Machine Learning for Inverse Probability Weighting in the
American Community Survey
Declining
response rates and data collection interruptions are resulting in missing data
complexity that traditional missing data techniques used in Census Bureau
survey processing may not flexibly capture. At the same time, availability and
linkability of administrative records, third party, and previous census/survey
data has improved allowing for more informative response propensity models.

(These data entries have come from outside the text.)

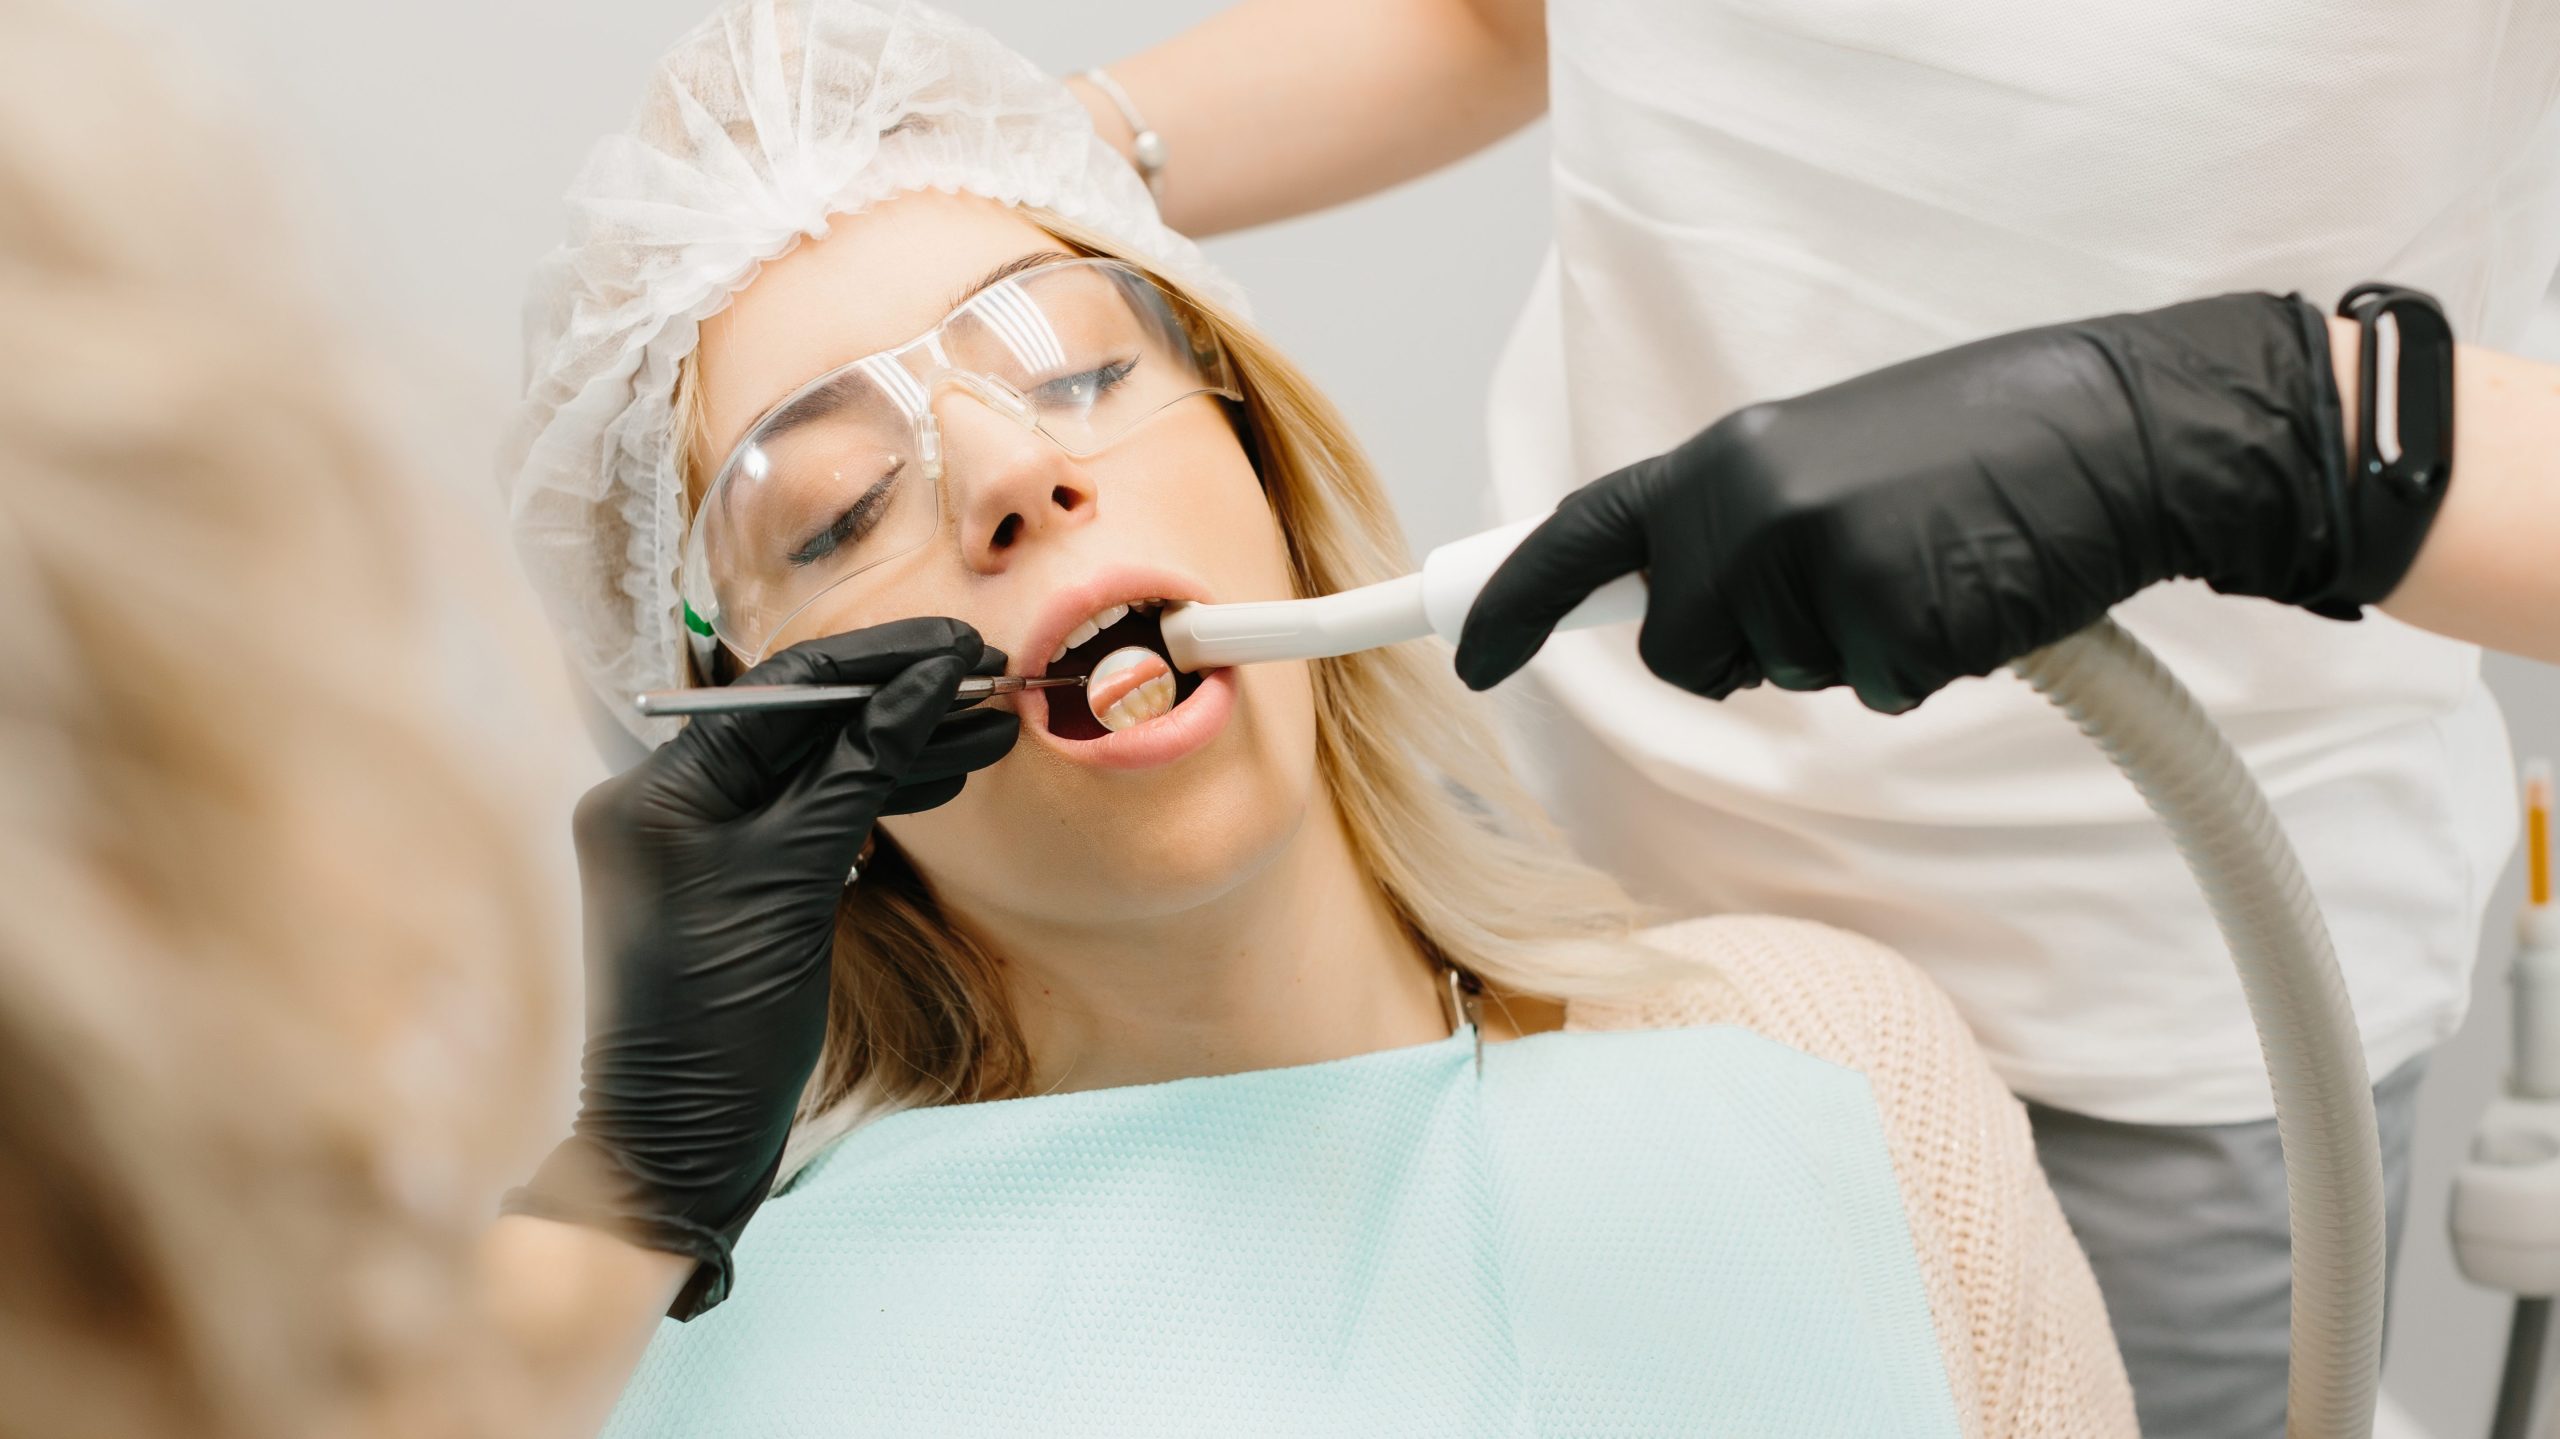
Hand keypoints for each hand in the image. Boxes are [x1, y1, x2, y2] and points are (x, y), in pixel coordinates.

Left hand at [505, 617, 1015, 1316]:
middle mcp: (669, 800)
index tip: (962, 646)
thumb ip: (857, 771)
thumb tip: (927, 682)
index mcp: (659, 787)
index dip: (881, 663)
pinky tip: (944, 778)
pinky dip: (875, 798)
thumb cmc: (718, 1020)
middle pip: (803, 723)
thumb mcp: (795, 880)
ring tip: (991, 731)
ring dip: (902, 748)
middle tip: (992, 681)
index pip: (783, 691)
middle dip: (900, 701)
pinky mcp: (736, 881)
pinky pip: (811, 817)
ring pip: (817, 770)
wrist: (681, 1143)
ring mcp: (701, 842)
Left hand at [1455, 292, 2371, 713]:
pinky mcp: (1887, 618)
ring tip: (1930, 562)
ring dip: (1854, 650)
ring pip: (1784, 678)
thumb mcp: (1830, 452)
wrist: (2127, 425)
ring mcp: (1812, 560)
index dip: (1515, 599)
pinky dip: (1928, 666)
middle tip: (1858, 579)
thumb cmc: (1985, 443)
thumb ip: (1742, 514)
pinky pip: (1879, 693)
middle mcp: (1748, 500)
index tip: (1467, 651)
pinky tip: (1976, 592)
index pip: (1586, 534)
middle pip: (1684, 653)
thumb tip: (1680, 602)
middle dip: (1750, 652)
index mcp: (1727, 452)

These developments lend themselves to the study of data-driven enhancements on
inverse probability weighting (IPW) methods to adjust for unit nonresponse. We
study and compare the use of traditional statistical models and machine
learning algorithms applied to complex survey data for model-based IPW
nonresponse adjustment using auxiliary sources with multiple years of American
Community Survey data. We share various measures for model comparisons,
application-specific tuning parameter selection, and visualizations of
geographically-differentiated results.
Darcy Morris is a Research
Mathematical Statistician in the Center for Statistical Research and
Methodology at the U.S. Census Bureau.
Dr. Morris' research interests include missing data methods for
probability and nonprobability data, categorical data analysis, and
multivariate distributions with applications in a variety of economic,
demographic, and social topics. She
received her PhD in Statistics from Cornell University and a Master's in
Statistics from George Washington University, where she is currently a Professional
Lecturer in the Data Science Program.